Records contained in a dataset:
◆ ◆ ◆ ◆ ◆

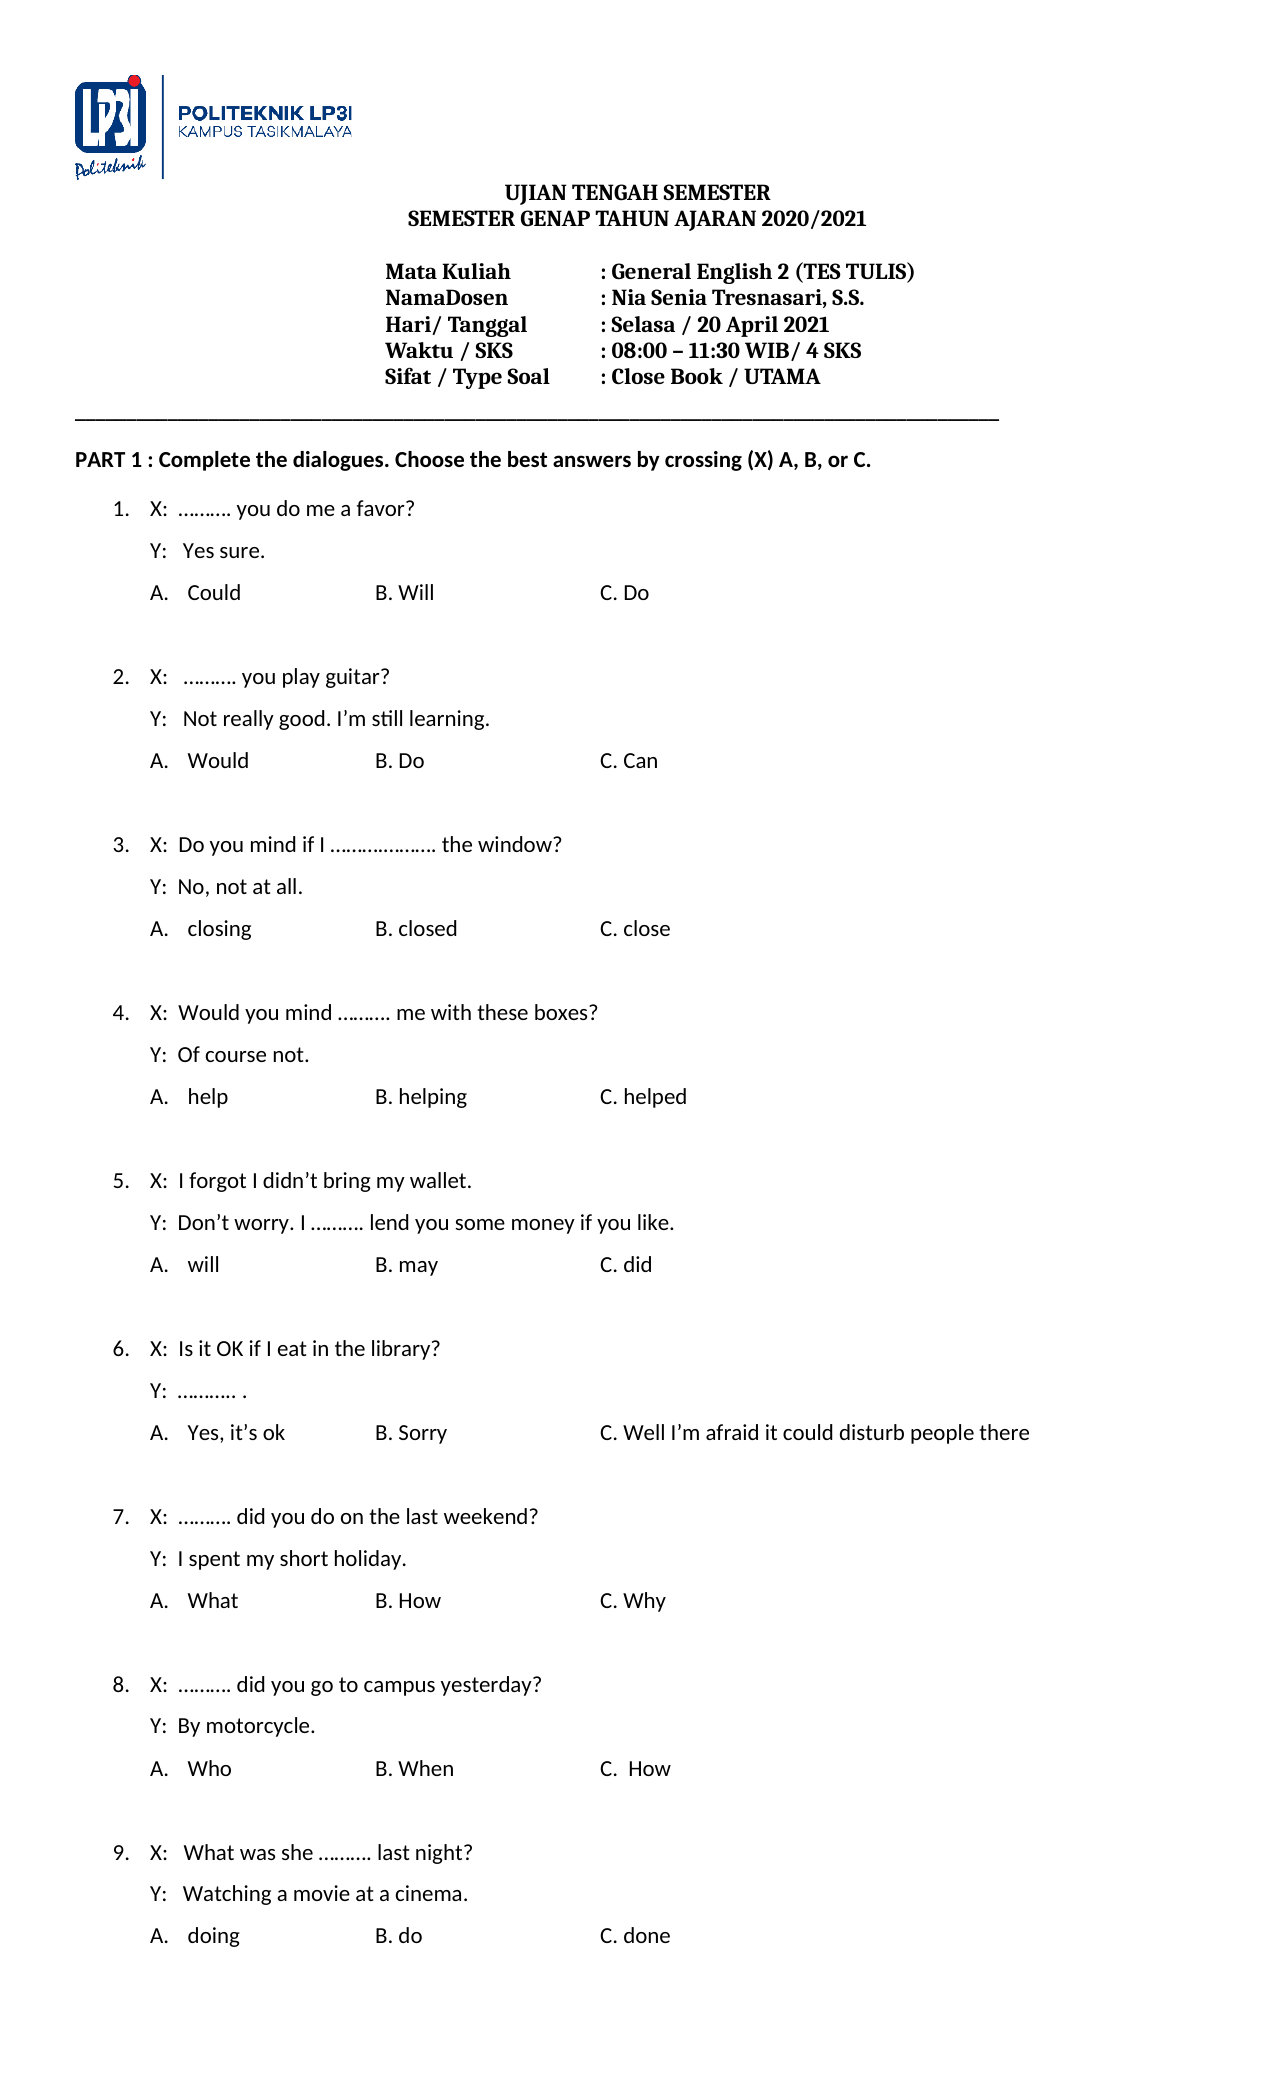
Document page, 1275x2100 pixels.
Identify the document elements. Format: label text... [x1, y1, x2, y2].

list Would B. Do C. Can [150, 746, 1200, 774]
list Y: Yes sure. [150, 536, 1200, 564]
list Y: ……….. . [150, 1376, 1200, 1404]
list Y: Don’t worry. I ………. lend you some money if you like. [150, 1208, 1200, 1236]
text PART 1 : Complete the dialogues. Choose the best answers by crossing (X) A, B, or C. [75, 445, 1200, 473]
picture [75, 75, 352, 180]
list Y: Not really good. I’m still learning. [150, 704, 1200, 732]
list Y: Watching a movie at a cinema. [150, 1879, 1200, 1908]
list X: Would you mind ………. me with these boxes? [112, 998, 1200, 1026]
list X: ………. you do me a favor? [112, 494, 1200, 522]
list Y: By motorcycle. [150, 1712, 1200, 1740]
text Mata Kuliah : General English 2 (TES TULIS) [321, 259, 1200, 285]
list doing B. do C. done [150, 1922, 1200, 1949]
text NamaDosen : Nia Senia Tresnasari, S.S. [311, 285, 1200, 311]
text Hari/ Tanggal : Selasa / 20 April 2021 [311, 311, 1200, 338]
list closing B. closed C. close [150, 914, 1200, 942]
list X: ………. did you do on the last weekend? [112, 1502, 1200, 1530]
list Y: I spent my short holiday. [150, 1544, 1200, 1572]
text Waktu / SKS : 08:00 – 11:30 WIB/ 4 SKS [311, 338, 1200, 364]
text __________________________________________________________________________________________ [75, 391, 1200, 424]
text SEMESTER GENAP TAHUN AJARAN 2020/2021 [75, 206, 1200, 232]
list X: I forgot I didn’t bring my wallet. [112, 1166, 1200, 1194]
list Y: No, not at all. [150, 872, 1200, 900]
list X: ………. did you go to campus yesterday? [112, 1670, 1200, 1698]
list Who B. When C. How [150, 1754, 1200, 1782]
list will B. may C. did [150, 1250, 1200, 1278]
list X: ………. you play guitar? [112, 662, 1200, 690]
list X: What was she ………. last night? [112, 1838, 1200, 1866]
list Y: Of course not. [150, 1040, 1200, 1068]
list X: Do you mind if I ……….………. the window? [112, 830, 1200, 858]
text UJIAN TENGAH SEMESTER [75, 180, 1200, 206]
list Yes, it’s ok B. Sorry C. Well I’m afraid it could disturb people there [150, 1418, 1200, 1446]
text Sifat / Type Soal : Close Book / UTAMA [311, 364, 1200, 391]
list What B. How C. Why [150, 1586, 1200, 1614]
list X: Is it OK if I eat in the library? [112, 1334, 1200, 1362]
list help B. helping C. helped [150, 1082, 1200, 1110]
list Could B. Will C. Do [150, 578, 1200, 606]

◆ ◆ ◆ ◆ ◆

§ Goal of the exercise
Reproduce every entry word for word, but skip any pictures.

§ Task result
Document page, 1275x2100 pixels.
Identify the document elements. Format: label text... [x1, y1, x2, y2].

list Would B. Do C. Can [150, 746, 1200, 774]
list Y: Yes sure. [150, 536, 1200, 564]
list Y: ……….. . [150, 1376, 1200, 1404]
list Y: Don’t worry. I ………. lend you some money if you like. [150, 1208, 1200, 1236]
text PART 1 : Complete the dialogues. Choose the best answers by crossing (X) A, B, or C. [75, 445, 1200, 473]
picture [75, 75, 352, 180]
list Y: Not really good. I’m still learning. [150, 704, 1200, 732]
list Y: Watching a movie at a cinema. [150, 1879, 1200, 1908]
list X: Would you mind ………. me with these boxes? [112, 998, 1200, 1026]
list X: ………. you do me a favor? [112, 494, 1200, 522]
list Y: By motorcycle. [150, 1712, 1200, 1740]
text Mata Kuliah : General English 2 (TES TULIS) [321, 259, 1200, 285]
list doing B. do C. done [150, 1922, 1200, 1949]
text NamaDosen : Nia Senia Tresnasari, S.S. [311, 285, 1200, 311]
text Hari/ Tanggal : Selasa / 20 April 2021 [311, 311, 1200, 338]
list closing B. closed C. close [150, 914, 1200, 942]
list X: ………. did you do on the last weekend? [112, 1502, 1200, 1530]
list Y: I spent my short holiday. [150, 1544, 1200, 1572]
text Waktu / SKS : 08:00 – 11:30 WIB/ 4 SKS [311, 338, 1200, 364]
text __________________________________________________________________________________________ [75, 391, 1200, 424]
text SEMESTER GENAP TAHUN AJARAN 2020/2021 [75, 206, 1200, 232]
list X: I forgot I didn’t bring my wallet. [112, 1166, 1200, 1194]
list Y: No, not at all. [150, 872, 1200, 900]
list X: ………. did you go to campus yesterday? [112, 1670, 1200, 1698]
list Who B. When C. How [150, 1754, 1200, 1782]
list will B. may C. did [150, 1250, 1200, 1278]
list X: ………. you play guitar? [112, 662, 1200, 690]
list X: What was she ………. last night? [112, 1838, 1200, 1866]
list Y: Of course not. [150, 1040, 1200, 1068]
list X: Do you mind if I ……….………. the window? [112, 830, 1200, 858]
text UJIAN TENGAH SEMESTER [75, 180, 1200, 206]
list Yes, it’s ok B. Sorry C. Well I’m afraid it could disturb people there [150, 1418, 1200, 1446]
text Sifat / Type Soal : Close Book / UTAMA [311, 364, 1200, 391]
list What B. How C. Why [150, 1586, 1200, 1614]
list X: Is it OK if I eat in the library? [112, 1334, 1200, 1362]
list help B. helping C. helped [150, 1082, 1200, 1110]
list Could B. Will C. Do [150, 578, 1200, 606]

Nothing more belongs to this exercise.